Like a highly decorated jumper, Gold easily takes the 2,000-meter hurdle. Especially among institutional investors, gold has become socially acceptable. They are increasingly confronted with the USD 16 trillion problem. That is how high the volume of bonds (investment grade) with negative returns can be quantified. Investment alternatives are therefore a rare commodity.
We expect investment demand to continue to rise due to the current interest rate and uncertainty situation. Especially since the gold content of institutional portfolios is still extremely low, at less than 0.5 percent. Also the fact that the status of the US dollar as the ultimate safe haven is at least getting a scratch, speaks for continued high investor interest. At this point, it should also not be forgotten that the gold market is very tight. The globally outstanding Gold Exchange Traded Funds (ETFs) have a market capitalisation that is just about the same as that of SAP and Zalando. Even if major investors only marginally increase their gold positions, this can have a significant impact on the gold market.
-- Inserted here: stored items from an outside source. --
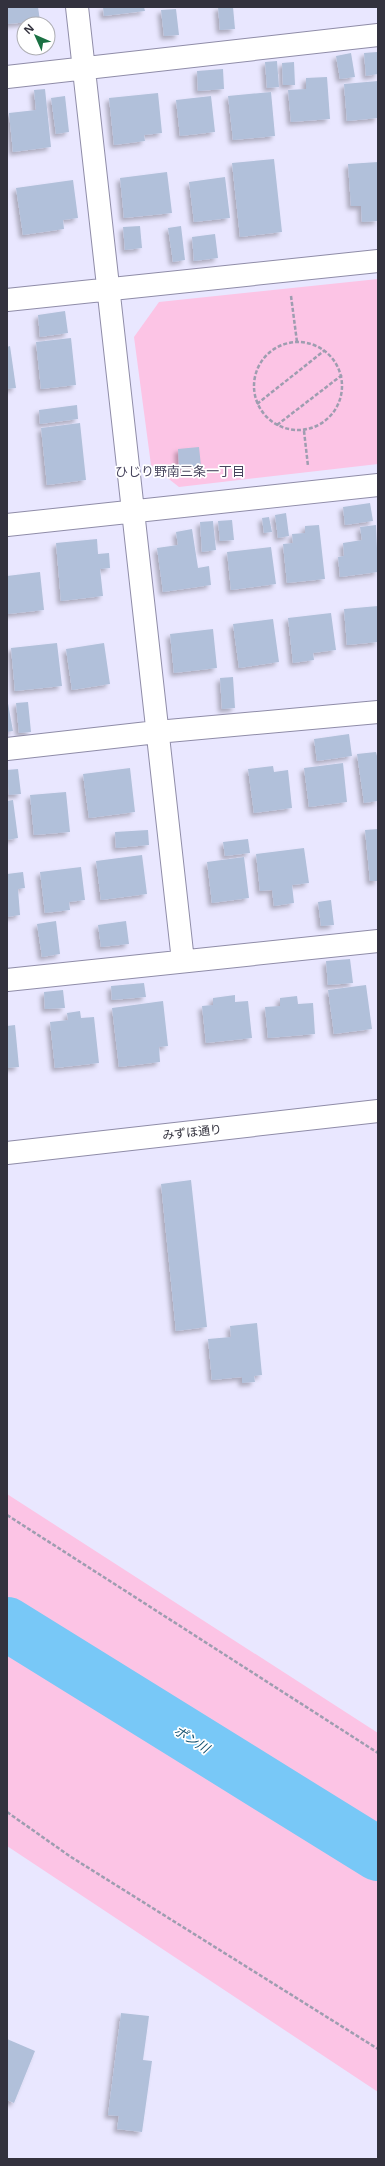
<svg xmlns="http://www.w3.org/2000/svg" width="385" height="2166" viewBox="0 0 385 2166" font-family="'Open Sans','Noto Sans JP',sans-serif">
<style>
.green{fill:#fcc4e5}
.lines{fill:none;stroke-linecap:round;stroke-linejoin:round}
.river{stroke:#78c8f7;stroke-width:54}
.building{fill:#b1c0da;filter:url(#shadow)}
.minor-casing{stroke:#8f8ca8;stroke-width:24}
.path{stroke:#9e9db0;stroke-width:2.5;stroke-dasharray:4 2;stroke-linecap:butt}
.minor{stroke:#fff;stroke-width:22}
.labels{text-anchor:middle;dominant-baseline:central;stroke-width:3.5;stroke-linejoin:round;paint-order:stroke}
.street-label{font-size:12px;fill:#33323e;stroke:#fff}
.neighbourhood-label{font-size:13px;fill:#47445d;stroke:#fff}
.water-label{font-size:13px;font-style:italic;fill:#0f4f6e;stroke:#fff}
</style>
<defs>
<filter id="shadow"><feDropShadow dx="-3.5" dy="3.5" stdDeviation="2" flood-color="#0004"/></filter>
</defs>
<rect width="100%" height="100%" fill="#e9e7ff"/>
<path class="green" d="M378,279V464L179,487L151,465L134,337L159,302Z
M7,1494L378,1733V2092L7,1846Z"/>
<g class="lines">
<path class="river" d="M7,1624L378,1854"/>
</g>
<path class="building" d="M7,7H38L40,21L7,24Z
M103,7H144L145,11L104,16Z
M218,7H233L235,29L220,30Z
M176,9L179,35L164,36L161,10Z
M377,52L378,74L366,76L364,53Z
M351,53L355,77L340,79L336,56Z
M277,61L279,87L267,88L265,62Z
M294,62L295,85H283L282,63Z
M223,69L224,89L198,91L197,71Z
M327,77L330,119L291,122L288,90L306,89V78Z
M378,81V118L347,121L344,84Z
M45,89L51,147L13,152L9,113L36,110L34,90Z
M271,92L275,136L233,140L228,96Z
M158,93L162,133L144,135L145,141L114,145L109,98Z
M65,96L69,132L56,134L51,98Z
M211,96L215,132L180,136L176,100Z
M274,159L282,232L240,237L232,163Z
M378,162V221L362,222L361,206H351L348,164Z
M167,172L172,213L124,218L120,178Z
M225,177L230,218L194,222L189,182Z
M73,180L78,218L63,220L64,229L23,235L16,188Z
M140,226L142,248L125,250L123,227Z
M181,226L185,260L173,262L168,228Z
M215,234L218,258L194,261L192,237Z
M65,311L68,333L40,337L38,315Z
M71,338L76,385L41,389L36,342Z
M10,346L16,388L7,389V347Z
M77,405L78,419L40,424L39,410Z
M80,423L86,480L47,485L41,428Z
M199,447L201,466L179,469L178,449Z
M370,503L373,521L345,525L343,507Z
M286,513L289,536L278,538L275,515Z
M269,517L272,532L264,533L262,518Z
M232,520L234,540L220,541L218,521Z
M213,521L216,550L202,552L200,522Z
M319,525L325,579L287,583L283,544L293,543L292,534L305,533V526Z
M376,525L378,572L340,577L338,557L344,556L343,543L362,540L360,527Z
M192,529L198,568L209,566L211,585L163,592L157,548L178,545L176,532Z
M97,539L98,554L109,553L110,568L100,569L103,596L61,601L56,543Z
M271,547L276,584L231,590L227,552Z
M40,572L44,610L8,614L7,576Z
M378,606V642L347,645L344,609Z
M331,613L336,650L313,653L314,660L293,663L288,618Z
M273,619L279,662L239,668L233,624Z
M213,629L217,668L174,673L170,634Z
M57,643L62,686L15,691L11,648Z
M104,643L110,684L72,690L66,649Z
M233,677L235,708L222,709L220,678Z
M7,698L13,731L7,732Z
M28,702L31,732L19,733L16,703Z
M349,734L352,756L317,761L314,739Z
M376,752L378,760V801L364,803L357,754Z
M343,763L347,802L309,807L304,768Z
M273,766L274,772L288,770L292,808L254,813L248,769Z
M130,768L135,812L89,818L83,774Z
M18,769L21,794L9,795L7,770Z
M66,792L70,832L34,835L30,795Z
M13,800L18,838L7,840V801Z
M378,829V881H370L365,830Z
M148,830L149,845L116,848L115,832Z
M248,839L250,853L225,856L223,842Z
M304,848L309,883L292,885L294,903L274,906L272,890L260,891L256,854Z
M142,855L147,894L101,900L96,861Z
M244,857L249,898L212,903L207,862Z
M81,867L85,900L69,902L70,910L45,913L40,872Z
M23,872L25,888L18,889L20,915L7,917V874Z
M331,900L334,925L321,926L318,902Z
M56,921L60,954L42,957L37,924Z
M126,921L129,944L101,947L98,925Z
M350,959L353,983L328,985L326,961Z
M144,983L146,997L112,1000L111,986Z
M366,985L372,1029L334,1034L328,990Z
M63,990L65,1008L45,1009L44,992Z
M235,995V1002L248,1001L252,1038L206,1043L202,1006L213,1005V998Z
M297,996L298,1004L313,1003L315,1034L268,1038L265,1007L280,1006V998Z
M163,1001L168,1046L159,1047L160,1062L119,1067L112,1008Z
M80,1011L81,1018L94,1017L99,1063L55,1068L50,1022L68,1020L67,1013Z
M15,1025L19,1067L7,1068V1026Z
M191,1180L207,1327L176,1331L161,1184Z
M257,1323L262,1375L254,1376L255,1382L242,1383V1377L212,1380L208,1339L231,1337L230,1326Z
M121,2013L149,2016L143,2060L152,2061L142,2132L117,2129L119,2116L108,2115Z
M7,2039L35,2051L14,2103L7,2100Z"/>
<g class="lines">
<defs>
<path id="minor" d="M77,7L183,961
M7,77L378,35
M7,300L378,261
M7,525L378,485
M7,749L157,732L378,712
M7,980L378,941
M7,1153L378,1111"/>
</defs>
<use href="#minor" class="minor-casing"/>
<path class="path" d="M291,296L297,342
M254 386a44 44 0 1 1 88 0a44 44 0 1 1-88 0Z
M257,404L325,350
M277,425L342,375
M304,431L308,466
M7,1515L378,1753
M7,1812L71,1857L378,2049"/>
<use href="#minor" class="minor"/>
</g>
<g class="labels">
<g class="street-label">
<text transform="translate(192 1132) rotate(-6)">みずほ通り</text>
</g>
<g class="neighbourhood-label">
<text x="180" y="471">ひじり野南三条一丁目</text>
</g>
<g class="water-label">
<text transform="translate(192 1739) rotate(32)">ポン川</text>
</g>
</g>
<rect width="385" height="2166" fill="none" stroke="#33323e" stroke-width="16"/>
<g transform="translate(36 36) rotate(315)"><circle r="19" fill="#ffffff" stroke="#adadb2"/>
<path d="M0-3L7 15L0 10L-7 15Z" fill="#1a7143"/>
<text y="-6" font-size="11" font-weight="bold" text-anchor="middle" fill="#33323e">N</text>
</g>
</svg>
In recent years, the gold price has been driven mainly by the emerging markets. But the tide has turned completely and a structural break has occurred. For example, jewellery demand in the emerging markets fell by up to 70% year-on-year in the first half of 2020. China and India, the two most important jewellery buyers in the world, are also reporting a sharp slump of around 60%. However, ETF demand in the industrialized countries alone can more than compensate for this negative effect. One can therefore state unequivocally The gold price rally is driven by investors!
At the moment there is little to suggest a full-blown correction for gold, but a short breather is nevertheless to be expected. By the end of the year, however, gold will make itself comfortable above the USD 2,000 mark.